«Contro il bullismo griffato sì alle divise per gli studenti»
Abalti: «Il mio modello? Sono gli alunni delle scuole inglesi»
di G. M. Mancassola
Cosa fare contro il bullismo griffato? Infilare gli studenti in comode divise all’inglese. È questa la proposta destinata a far discutere che l’assessore all’Istruzione Arrigo Abalti spiattella il giorno dopo la notizia delle molestie ai danni di un ragazzino di terza media, tormentato dal branco perché non aveva la felpa “di marca”.
Abalti elabora una premessa di natura sociologica: «Non è questo lo strumento per eliminare i fenomeni di bullismo e l’aggressività di molti ragazzini, tempestati da messaggi devastanti che arrivano dai media. Il problema della griffe emerso alla “Maffei”, tuttavia, induce a una riflessione più ampia. Per questo, avanzo una proposta: introduciamo le divise per gli alunni delle scuole elementari, dall’asilo alle medie».
A chi gli fa notare che c’è già il grembiule, Abalti risponde dettagliando la sua idea: «Anch’io ai miei tempi ho indossato il grembiule nero, con il colletto bianco e il fiocco azzurro. Ma non è questo il modello a cui mi riferisco: trovo triste il grembiule, che indossavo perché ero costretto. Penso piuttosto alle scuole anglosassoni. Qualche tempo fa ho visitato Londra e una mattina mi ha attraversato la strada una scolaresca in divisa: erano tutti belli ed eleganti».
Per il momento, l’assessore non ha formalizzato la sua proposta in una sede istituzionale. Il suo è piuttosto un appello alle aziende tessili vicentine: «Chi produce abbigliamento può presentare progetti o forme di consorzio per elaborare e fornire a prezzo politico divise da adottare nelle scuole comunali. In questo modo, con abbigliamento uguale per tutti e magari uno stemma con le insegne comunali o della scuola, si verrebbe a creare un senso di identità e appartenenza che oggi manca. Il fenomeno che vede i bambini fare leva sulle diversità fra chi indossa griffe e chi no, oppure su chi ha la griffe migliore verrebbe ridimensionato dal senso di appartenenza a un organismo o identità specifici».

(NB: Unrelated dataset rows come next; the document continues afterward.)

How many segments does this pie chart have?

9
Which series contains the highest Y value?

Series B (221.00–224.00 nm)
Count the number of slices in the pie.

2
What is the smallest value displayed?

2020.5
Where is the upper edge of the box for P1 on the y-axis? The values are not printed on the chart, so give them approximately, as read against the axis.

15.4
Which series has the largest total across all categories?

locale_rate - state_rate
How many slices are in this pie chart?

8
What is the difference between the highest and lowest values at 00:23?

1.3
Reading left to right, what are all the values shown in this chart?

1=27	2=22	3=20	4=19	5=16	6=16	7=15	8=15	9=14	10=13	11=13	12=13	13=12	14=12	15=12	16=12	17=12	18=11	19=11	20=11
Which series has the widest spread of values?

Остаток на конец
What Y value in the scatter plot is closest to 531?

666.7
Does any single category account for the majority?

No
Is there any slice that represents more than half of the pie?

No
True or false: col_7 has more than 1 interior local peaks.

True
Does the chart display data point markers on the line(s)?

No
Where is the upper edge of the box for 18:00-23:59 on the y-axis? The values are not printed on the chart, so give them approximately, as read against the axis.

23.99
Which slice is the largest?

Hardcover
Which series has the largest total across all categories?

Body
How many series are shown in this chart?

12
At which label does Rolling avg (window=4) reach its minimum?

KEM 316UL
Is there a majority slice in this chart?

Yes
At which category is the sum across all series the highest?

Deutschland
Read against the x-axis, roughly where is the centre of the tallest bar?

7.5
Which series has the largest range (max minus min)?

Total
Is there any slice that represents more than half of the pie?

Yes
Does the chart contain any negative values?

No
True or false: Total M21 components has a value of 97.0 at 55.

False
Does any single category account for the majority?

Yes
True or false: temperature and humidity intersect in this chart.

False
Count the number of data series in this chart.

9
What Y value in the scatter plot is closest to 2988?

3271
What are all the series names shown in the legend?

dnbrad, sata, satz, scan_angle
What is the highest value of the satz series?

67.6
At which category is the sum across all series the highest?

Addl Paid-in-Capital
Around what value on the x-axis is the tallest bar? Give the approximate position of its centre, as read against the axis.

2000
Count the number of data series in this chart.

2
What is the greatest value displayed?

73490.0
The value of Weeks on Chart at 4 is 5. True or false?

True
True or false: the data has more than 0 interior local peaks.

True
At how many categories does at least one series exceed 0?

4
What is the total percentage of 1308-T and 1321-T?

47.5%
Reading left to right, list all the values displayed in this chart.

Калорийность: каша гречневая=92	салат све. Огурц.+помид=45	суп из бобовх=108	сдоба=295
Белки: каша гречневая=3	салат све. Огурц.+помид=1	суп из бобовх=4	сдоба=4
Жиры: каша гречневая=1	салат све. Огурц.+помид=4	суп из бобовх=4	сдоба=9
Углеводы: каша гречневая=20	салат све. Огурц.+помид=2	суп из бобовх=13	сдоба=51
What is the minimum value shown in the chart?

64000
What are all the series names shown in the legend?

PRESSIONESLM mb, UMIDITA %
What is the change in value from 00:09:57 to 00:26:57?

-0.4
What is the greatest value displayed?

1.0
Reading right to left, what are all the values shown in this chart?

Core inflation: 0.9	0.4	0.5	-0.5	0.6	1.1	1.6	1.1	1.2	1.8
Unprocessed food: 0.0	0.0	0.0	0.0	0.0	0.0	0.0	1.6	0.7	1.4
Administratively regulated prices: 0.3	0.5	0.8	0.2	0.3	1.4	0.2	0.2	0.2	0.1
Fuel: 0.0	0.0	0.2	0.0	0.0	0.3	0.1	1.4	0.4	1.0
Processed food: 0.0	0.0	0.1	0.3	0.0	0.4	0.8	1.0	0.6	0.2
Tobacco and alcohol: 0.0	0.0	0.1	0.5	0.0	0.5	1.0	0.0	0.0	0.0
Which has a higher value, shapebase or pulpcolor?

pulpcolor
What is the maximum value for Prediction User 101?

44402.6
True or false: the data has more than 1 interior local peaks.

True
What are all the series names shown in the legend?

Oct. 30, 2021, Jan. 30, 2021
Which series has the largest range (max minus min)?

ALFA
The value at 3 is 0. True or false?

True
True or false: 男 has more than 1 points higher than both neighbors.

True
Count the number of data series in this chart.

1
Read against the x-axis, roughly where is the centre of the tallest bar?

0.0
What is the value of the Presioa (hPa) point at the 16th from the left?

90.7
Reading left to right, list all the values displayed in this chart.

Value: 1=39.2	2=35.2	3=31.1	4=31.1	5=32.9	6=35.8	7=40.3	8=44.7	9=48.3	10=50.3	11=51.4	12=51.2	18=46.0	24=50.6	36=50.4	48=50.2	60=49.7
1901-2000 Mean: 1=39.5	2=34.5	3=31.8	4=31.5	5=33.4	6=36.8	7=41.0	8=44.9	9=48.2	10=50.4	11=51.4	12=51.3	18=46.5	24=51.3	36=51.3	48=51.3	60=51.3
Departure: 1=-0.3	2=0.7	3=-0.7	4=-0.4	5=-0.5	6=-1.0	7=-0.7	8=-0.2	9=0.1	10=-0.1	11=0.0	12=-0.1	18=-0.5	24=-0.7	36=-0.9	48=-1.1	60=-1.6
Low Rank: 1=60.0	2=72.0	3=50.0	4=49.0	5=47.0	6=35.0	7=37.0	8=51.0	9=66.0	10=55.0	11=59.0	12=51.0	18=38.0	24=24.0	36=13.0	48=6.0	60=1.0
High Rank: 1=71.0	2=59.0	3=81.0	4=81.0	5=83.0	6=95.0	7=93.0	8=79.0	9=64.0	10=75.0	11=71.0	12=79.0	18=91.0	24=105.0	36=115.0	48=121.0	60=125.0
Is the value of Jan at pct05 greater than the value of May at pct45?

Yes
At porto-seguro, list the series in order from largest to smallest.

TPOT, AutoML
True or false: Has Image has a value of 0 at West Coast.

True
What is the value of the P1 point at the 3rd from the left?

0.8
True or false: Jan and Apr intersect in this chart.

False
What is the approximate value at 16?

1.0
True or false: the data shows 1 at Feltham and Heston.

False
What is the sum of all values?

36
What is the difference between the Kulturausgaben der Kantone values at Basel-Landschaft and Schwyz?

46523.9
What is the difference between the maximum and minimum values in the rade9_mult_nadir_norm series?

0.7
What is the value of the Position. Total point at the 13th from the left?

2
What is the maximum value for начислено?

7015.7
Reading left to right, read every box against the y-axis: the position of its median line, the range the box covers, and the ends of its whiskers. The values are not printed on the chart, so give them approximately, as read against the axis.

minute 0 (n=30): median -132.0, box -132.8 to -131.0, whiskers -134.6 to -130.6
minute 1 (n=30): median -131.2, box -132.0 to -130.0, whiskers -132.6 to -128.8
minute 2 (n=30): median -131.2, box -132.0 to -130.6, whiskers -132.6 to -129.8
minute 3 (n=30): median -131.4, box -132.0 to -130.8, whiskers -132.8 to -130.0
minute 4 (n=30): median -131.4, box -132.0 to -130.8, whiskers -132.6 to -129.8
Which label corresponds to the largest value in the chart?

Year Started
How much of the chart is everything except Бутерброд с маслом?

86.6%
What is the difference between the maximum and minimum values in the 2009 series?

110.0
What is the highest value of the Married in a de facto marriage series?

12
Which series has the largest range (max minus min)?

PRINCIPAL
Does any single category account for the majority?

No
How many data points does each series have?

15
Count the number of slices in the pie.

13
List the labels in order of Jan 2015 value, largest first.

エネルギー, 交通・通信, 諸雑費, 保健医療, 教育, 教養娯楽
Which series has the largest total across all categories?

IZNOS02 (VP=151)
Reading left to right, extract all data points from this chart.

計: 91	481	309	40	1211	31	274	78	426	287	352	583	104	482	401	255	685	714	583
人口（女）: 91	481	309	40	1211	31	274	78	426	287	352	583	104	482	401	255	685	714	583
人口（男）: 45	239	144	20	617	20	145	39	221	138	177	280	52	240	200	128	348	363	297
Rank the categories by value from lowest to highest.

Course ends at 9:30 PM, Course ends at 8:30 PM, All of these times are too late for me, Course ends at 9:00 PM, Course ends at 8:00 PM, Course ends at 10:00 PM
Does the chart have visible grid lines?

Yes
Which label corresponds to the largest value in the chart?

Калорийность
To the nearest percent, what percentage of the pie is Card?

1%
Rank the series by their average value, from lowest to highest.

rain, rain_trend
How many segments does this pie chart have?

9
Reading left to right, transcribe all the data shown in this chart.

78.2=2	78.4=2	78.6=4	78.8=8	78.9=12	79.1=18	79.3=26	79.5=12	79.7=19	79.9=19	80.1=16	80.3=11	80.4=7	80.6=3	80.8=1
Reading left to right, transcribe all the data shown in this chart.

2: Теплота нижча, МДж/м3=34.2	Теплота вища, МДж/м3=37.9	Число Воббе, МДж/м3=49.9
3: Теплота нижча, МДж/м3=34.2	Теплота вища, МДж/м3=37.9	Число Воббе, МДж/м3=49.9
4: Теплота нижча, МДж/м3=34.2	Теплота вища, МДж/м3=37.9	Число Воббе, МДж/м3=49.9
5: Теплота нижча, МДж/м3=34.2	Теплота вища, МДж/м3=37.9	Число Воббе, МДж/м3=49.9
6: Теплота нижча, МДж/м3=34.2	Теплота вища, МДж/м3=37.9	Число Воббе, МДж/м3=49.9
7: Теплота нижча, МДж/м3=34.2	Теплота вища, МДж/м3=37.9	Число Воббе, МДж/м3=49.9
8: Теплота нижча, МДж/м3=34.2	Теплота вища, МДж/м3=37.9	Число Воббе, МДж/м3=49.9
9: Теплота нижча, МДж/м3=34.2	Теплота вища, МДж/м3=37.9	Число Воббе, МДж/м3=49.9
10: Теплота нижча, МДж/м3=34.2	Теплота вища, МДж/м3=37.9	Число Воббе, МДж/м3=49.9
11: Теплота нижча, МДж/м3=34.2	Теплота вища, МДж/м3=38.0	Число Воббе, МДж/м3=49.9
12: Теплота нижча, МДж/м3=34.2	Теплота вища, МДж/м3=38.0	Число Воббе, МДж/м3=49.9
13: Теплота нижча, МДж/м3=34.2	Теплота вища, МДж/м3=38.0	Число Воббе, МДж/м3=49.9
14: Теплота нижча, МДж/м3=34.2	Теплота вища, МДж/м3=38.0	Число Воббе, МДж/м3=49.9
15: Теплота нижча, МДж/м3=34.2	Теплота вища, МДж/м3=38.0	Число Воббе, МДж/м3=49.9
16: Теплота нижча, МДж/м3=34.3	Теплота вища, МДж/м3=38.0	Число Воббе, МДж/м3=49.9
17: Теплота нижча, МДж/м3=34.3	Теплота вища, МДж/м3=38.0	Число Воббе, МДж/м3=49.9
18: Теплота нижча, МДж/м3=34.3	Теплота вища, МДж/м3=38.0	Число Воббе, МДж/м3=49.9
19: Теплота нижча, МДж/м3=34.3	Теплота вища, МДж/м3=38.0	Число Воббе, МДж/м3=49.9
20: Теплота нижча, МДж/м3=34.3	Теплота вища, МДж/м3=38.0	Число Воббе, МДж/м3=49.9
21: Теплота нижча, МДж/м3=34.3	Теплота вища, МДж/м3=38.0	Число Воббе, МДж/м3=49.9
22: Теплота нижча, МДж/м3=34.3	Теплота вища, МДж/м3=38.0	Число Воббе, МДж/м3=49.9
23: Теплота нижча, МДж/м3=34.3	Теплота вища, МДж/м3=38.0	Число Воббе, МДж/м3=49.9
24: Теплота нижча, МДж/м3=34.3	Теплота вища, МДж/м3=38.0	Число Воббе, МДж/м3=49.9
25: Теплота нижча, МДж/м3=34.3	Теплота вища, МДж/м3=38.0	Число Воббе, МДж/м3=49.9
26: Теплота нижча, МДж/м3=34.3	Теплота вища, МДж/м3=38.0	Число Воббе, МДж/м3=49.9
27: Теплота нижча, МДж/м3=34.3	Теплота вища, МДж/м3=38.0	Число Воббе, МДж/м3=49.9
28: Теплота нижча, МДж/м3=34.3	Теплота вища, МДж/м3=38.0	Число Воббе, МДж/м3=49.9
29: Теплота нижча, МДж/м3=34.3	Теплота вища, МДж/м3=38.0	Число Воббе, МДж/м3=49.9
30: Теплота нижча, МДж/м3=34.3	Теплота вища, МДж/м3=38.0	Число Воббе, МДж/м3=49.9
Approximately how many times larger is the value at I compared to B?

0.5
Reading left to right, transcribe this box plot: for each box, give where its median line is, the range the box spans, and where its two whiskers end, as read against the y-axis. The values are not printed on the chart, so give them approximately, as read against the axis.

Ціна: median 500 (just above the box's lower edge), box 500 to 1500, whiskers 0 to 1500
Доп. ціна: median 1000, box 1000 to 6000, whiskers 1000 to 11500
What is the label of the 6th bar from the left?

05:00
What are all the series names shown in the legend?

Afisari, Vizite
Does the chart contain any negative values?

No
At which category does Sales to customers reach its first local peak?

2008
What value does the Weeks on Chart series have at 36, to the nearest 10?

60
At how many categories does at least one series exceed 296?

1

Nel disegno di Abalti, il Comune potrebbe «giocare un ruolo di coordinamento in un’operazione di grande valore che vedrebbe protagonista soprattutto il mondo imprenditoriale locale. Penso a Renzo Rosso e alla sua Diesel, che sono vicentini»:
L’uniforme a qualcuno fa però venire in mente tempi andati o il rischio di omologazione e indifferenziazione. «Non ho nostalgia dell’accoppiata “libro e moschetto”, tanto per essere chiari e per rispondere a chi potrebbe associare le mie parole al partito cui appartengo, Alleanza nazionale - prosegue l’assessore. Il tema non è l’uniformazione, ma l’appartenenza a valori condivisi. Quando andiamo allo stadio siamo tutti biancorossi o azzurri, indipendentemente dalla storia individuale di ognuno. Ci sentiamo parte della stessa comunità, forti di una piattaforma di valori comuni, la divisa non risolverà il problema della violenza e dell’aggressività, ma è un esperimento che va tentato».